WORK REQUIRED :: Exclude all pictures, then write out exactly the lines below from the first one through the line with "[499,639,550,655] form ->".

---------- DATA EXCERPTS

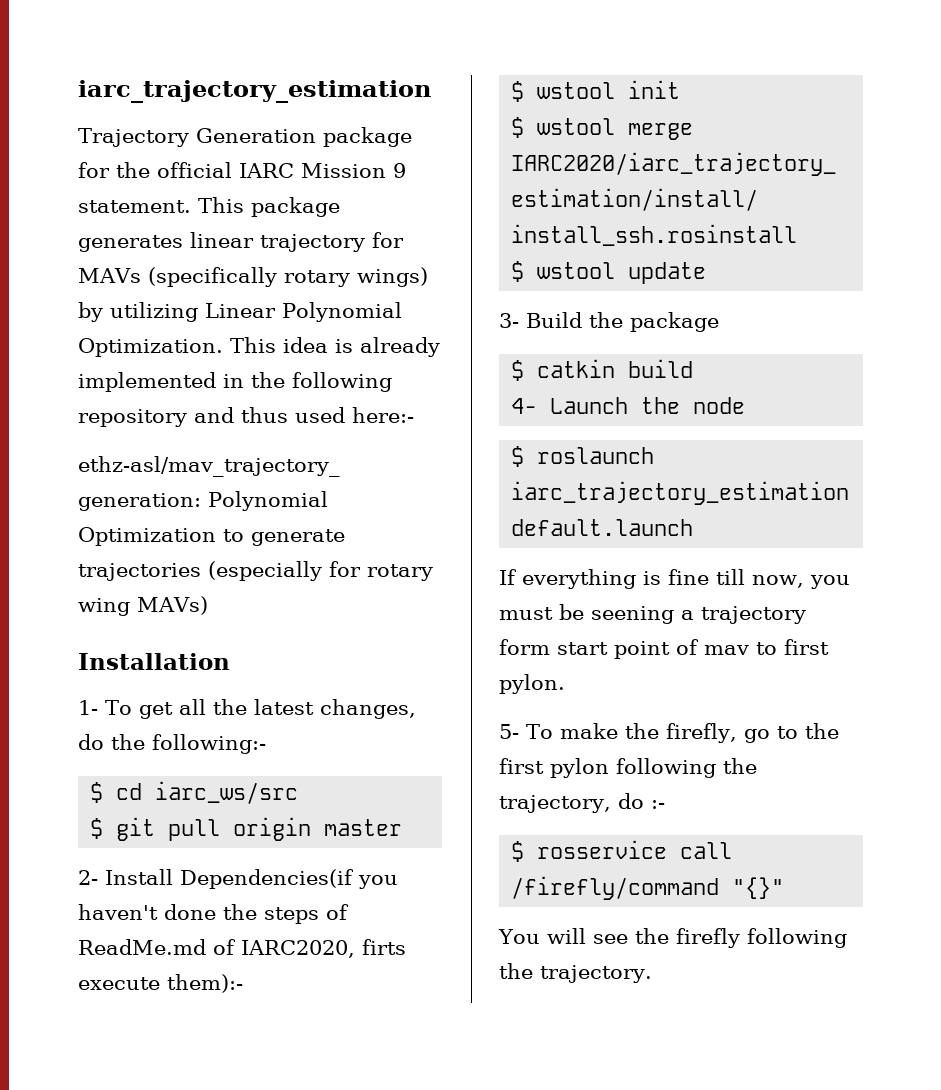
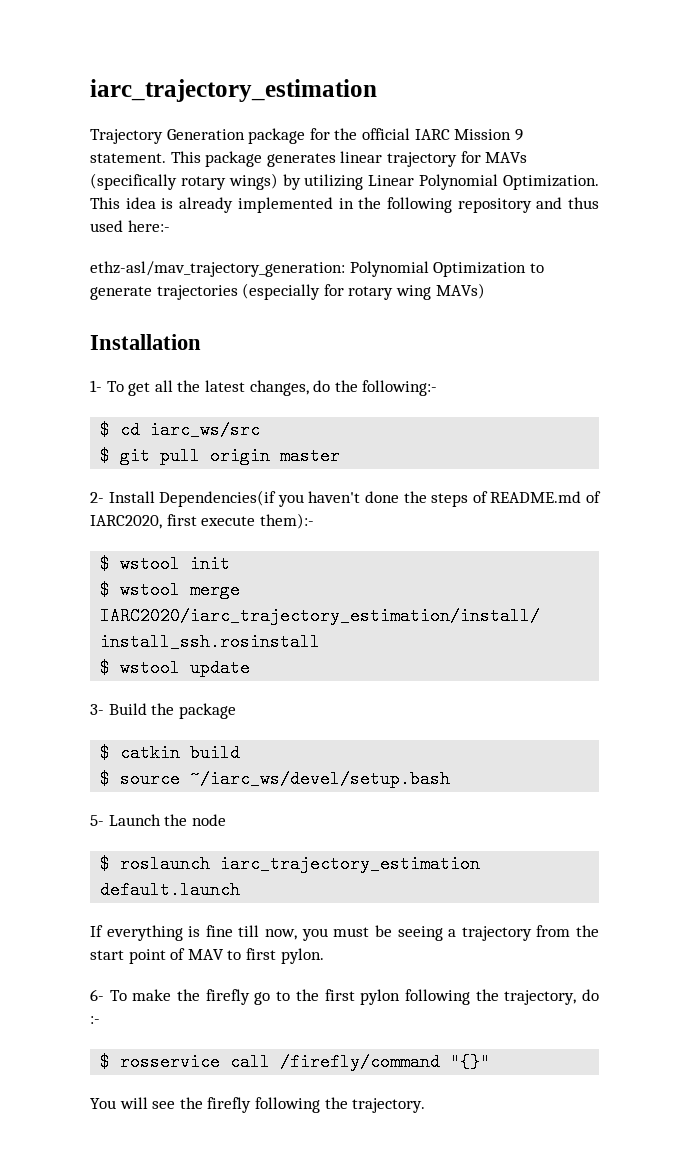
[78,939,206,955] ReadMe.md -> [490,491,582,503] README.md
[362,939,406,955] firts -> [166,514,197,526] first
[511,398,538,414] 4- -> [100,770,451,788] [90,815,104,826] $ source ~/iarc_ws/devel/setup.bash // 5-
[591,606,674,624] seening -> [397,926,443,941] seeing
[499,639,550,655] form -> [536,925,600,937] from the
[704,645,749,655] mav -> [187,949,224,960] MAV
[499,724,519,739] 5- -> [90,989,104,1001] 6-
[665,723,737,743] firefly, -> [205,989,250,1005] firefly

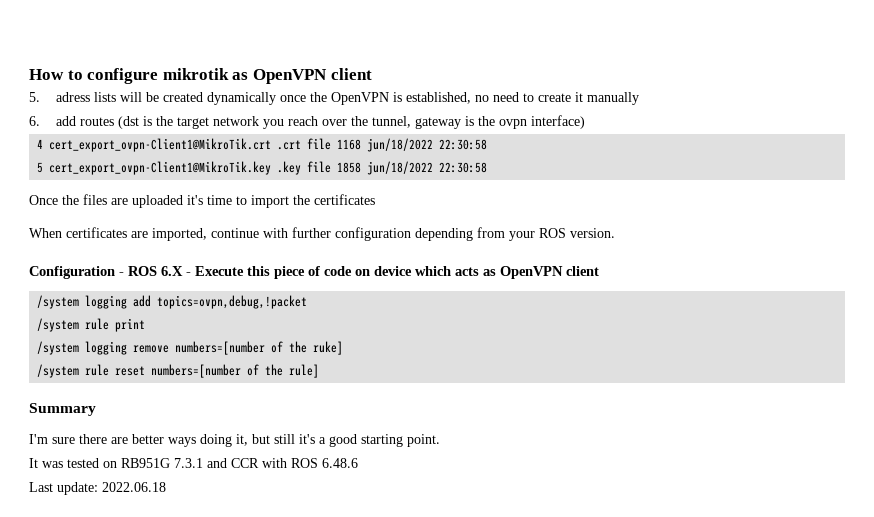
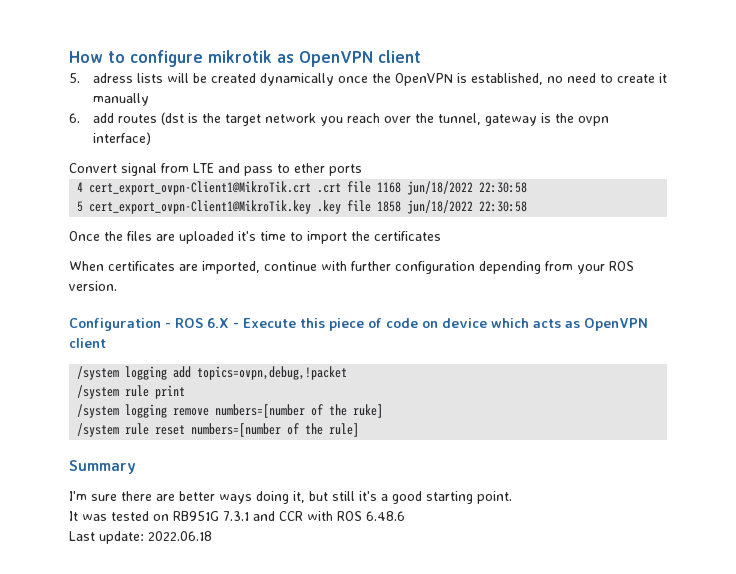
(585, 122) none -> [69,163,362,176] // Convert signal from LTE and pass to ether ports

--------------------

RESULT FOR THIS TASK ::
[78,939,206,955] ReadMe.md -> [490,491,582,503] README.md
[362,939,406,955] firts -> [166,514,197,526] first
[511,398,538,414] 4- -> [100,770,451,788] [90,815,104,826] $ source ~/iarc_ws/devel/setup.bash // 5-
[591,606,674,624] seening -> [397,926,443,941] seeing
[499,639,550,655] form -> [536,925,600,937] from the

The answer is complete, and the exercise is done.